Thursday, June 16, 2011

Till “Debt” do us part.


The Stock markets in USA, reached their bottom only two years ago.  It was June 2009 when S&P 500 reached a low of 666, Dow reached a low of 6470. Two years hence S&P reached a high of 1370, Dow reached a high of 13870. They doubled!
So the factors which caused the stock markets to collapse in the 1st place have all been sorted out, correct? Otherwise how come such a parabolic gravity defying moves?  But then we are shocked to see that unemployment is still above 9%. We are shocked. Even after spending over US $ 2 trillion, what we have to show for? Only the wealth effect in the stock market and commodity speculation. Sad but true. So what is driving the stock markets? For answer let us look at the following picture.

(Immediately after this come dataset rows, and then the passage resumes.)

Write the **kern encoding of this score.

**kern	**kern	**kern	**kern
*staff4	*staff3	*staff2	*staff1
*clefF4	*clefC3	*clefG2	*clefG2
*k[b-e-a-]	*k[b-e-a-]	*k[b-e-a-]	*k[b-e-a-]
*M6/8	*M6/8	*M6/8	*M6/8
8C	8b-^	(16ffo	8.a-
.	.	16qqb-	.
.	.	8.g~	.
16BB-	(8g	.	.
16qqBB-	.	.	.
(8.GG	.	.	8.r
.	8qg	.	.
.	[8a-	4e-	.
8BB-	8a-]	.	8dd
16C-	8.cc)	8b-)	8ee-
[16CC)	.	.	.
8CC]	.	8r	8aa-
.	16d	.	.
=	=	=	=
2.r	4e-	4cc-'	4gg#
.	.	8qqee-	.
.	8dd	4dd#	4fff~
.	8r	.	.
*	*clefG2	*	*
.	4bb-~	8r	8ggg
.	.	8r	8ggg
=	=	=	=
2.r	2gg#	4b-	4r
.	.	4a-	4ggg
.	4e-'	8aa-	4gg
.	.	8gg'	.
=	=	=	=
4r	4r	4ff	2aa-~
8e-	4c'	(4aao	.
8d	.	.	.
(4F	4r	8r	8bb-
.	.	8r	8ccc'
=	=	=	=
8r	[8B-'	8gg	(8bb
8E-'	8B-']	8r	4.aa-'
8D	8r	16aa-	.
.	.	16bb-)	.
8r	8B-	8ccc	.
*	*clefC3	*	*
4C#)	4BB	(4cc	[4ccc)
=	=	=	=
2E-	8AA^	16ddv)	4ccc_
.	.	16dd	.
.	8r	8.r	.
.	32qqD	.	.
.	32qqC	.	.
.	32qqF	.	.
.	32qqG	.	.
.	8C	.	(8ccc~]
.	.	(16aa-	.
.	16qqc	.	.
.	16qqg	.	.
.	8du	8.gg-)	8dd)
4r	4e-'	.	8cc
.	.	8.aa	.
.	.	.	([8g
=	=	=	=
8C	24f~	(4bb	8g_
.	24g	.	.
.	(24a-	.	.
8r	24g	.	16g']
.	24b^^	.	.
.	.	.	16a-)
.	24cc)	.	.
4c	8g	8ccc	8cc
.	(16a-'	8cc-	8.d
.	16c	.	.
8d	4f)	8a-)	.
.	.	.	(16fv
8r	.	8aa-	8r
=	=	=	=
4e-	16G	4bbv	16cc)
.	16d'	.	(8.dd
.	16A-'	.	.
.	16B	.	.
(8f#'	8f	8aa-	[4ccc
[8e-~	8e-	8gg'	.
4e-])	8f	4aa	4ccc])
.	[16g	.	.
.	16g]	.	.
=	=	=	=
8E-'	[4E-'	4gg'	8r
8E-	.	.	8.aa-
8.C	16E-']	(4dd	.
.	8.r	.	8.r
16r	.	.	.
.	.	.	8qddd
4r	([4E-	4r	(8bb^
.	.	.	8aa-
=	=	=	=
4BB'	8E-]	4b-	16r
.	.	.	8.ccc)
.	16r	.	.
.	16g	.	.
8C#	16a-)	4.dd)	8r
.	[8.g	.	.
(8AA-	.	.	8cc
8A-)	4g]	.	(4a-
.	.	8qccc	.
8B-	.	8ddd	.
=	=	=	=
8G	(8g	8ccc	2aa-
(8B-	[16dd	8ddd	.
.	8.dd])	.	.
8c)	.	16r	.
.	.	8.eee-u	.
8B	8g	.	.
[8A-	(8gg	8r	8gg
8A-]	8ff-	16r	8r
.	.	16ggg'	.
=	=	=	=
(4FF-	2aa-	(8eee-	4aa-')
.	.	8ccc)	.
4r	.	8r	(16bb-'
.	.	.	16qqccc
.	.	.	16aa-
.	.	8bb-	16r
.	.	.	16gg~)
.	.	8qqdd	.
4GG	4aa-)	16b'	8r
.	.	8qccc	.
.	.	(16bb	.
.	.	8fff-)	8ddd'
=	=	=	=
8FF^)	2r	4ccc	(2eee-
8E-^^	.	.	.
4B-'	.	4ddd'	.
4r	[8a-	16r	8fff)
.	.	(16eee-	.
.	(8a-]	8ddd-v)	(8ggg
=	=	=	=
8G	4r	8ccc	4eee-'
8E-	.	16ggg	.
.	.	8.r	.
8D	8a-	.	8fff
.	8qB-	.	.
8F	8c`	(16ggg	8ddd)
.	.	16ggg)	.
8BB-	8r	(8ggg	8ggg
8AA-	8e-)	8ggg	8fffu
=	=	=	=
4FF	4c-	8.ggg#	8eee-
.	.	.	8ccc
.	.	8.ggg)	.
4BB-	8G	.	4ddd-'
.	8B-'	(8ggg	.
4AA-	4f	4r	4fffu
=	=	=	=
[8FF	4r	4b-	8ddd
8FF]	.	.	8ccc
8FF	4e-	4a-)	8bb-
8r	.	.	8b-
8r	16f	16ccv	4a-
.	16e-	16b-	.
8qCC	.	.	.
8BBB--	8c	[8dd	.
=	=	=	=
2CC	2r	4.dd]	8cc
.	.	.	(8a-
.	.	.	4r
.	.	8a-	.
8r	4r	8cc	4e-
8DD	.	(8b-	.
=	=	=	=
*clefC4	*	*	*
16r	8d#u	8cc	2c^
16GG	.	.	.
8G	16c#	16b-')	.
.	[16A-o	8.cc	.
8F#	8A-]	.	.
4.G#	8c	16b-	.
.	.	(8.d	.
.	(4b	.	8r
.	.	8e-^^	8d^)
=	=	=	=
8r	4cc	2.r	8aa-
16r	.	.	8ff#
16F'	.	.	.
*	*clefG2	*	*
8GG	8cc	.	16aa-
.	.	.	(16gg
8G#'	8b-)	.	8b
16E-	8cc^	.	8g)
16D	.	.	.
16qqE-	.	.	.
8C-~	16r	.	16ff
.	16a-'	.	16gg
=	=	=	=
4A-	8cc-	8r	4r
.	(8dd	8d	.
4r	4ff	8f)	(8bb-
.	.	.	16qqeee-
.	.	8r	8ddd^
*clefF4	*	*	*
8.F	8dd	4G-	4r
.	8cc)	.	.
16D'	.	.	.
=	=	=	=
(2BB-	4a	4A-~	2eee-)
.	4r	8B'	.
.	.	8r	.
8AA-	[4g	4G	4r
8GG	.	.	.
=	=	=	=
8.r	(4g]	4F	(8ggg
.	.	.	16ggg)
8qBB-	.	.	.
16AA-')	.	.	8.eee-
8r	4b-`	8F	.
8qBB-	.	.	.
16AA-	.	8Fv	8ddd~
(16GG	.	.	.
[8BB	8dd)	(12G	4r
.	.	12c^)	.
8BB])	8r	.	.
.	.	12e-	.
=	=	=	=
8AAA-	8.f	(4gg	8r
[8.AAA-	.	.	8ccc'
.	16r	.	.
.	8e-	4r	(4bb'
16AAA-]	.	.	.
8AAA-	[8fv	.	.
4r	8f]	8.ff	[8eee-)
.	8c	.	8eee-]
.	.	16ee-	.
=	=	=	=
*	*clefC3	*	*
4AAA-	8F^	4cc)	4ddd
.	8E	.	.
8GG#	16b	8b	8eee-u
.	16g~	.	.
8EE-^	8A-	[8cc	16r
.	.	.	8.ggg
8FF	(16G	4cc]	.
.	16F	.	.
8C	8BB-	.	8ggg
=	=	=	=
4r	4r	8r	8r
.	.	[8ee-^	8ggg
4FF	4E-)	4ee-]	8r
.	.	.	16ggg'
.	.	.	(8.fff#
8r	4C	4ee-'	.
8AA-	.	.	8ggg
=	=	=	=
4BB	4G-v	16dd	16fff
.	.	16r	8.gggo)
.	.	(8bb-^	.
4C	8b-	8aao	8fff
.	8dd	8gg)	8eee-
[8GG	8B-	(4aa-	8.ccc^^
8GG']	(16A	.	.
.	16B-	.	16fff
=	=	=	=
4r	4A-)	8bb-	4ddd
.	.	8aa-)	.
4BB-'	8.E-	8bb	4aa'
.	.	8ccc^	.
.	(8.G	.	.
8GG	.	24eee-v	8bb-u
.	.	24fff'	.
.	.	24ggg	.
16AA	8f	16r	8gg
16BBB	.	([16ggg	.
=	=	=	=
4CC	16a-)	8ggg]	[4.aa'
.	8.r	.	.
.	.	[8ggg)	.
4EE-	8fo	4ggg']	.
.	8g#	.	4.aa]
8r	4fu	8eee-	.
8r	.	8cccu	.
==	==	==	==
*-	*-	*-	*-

It is the huge amount of leverage built up on margin , helped by QE1 and QE2 , that has encouraged the investors, speculators and yield hungry pension funds to pile on to the long side based on the mantra  “ don’t fight the Fed”.  Margin levels are almost at the same level where they were in 2008.
But debt on debt does not help growth of GDP. If you have read the excellent book, “This time is different” by Reinhart & Rogoff, you know that after the debt has reached a certain percentage of GDP, it actually reduces growth and leads to default. Reinhart & Rogoff have given numerous examples from the last 700 years of various countries, where Countries have defaulted because they took on excessive debt. And we see that happening in Greece, Ireland, and Portugal and in so many other places. Japan has become a country in perpetual deflation for the last 3 decades and most likely the same situation awaits us here. The similarities between USA and Japan are too much to ignore, but that is a discussion topic for another day.
When the going was good, Greenspan was giving away free money and creating another bubble, all these banks and speculators have borrowed and invested, rather speculated on various assets, whose value today is less than half of what it was initially. Thus there is debt destruction or balance sheet contraction. Even the two trillion US Dollar that helicopter Ben has pumped in the system in the last 2 years, have not been able to increase the money  supply in the system because the banks are busy repairing their balance sheet to the extent they can. They are now holding approx. US Dollar 1.5 trillion in their cash reserve and hoping that when the sushi hits the fan now, they would be able to survive.
The problem facing us is not inflation, in spite of the money pumping because everywhere the value is getting destroyed, be it home equity for the individuals or loan portfolio of the banks. The powers that be have tried to fight this with more debt and it is failing. And they know that they are facing the demons of deflation.
Now we go back to the chart at the top. When deflation finally hits the shore, when the contagion from Europe catches up with USA and the dominos fall, the margins will be called 1st and this time there will not be anyone to re-inflate it again. According to Russell Napier, the S&P 500 will reach 400 at the end of the true bear market. If such a situation should arise, all the castles of sands will be washed out to sea because:  the final bear market stage "is caused by distress selling of sound securities, regardless of their value, by those who must find cash market for at least a portion of their assets."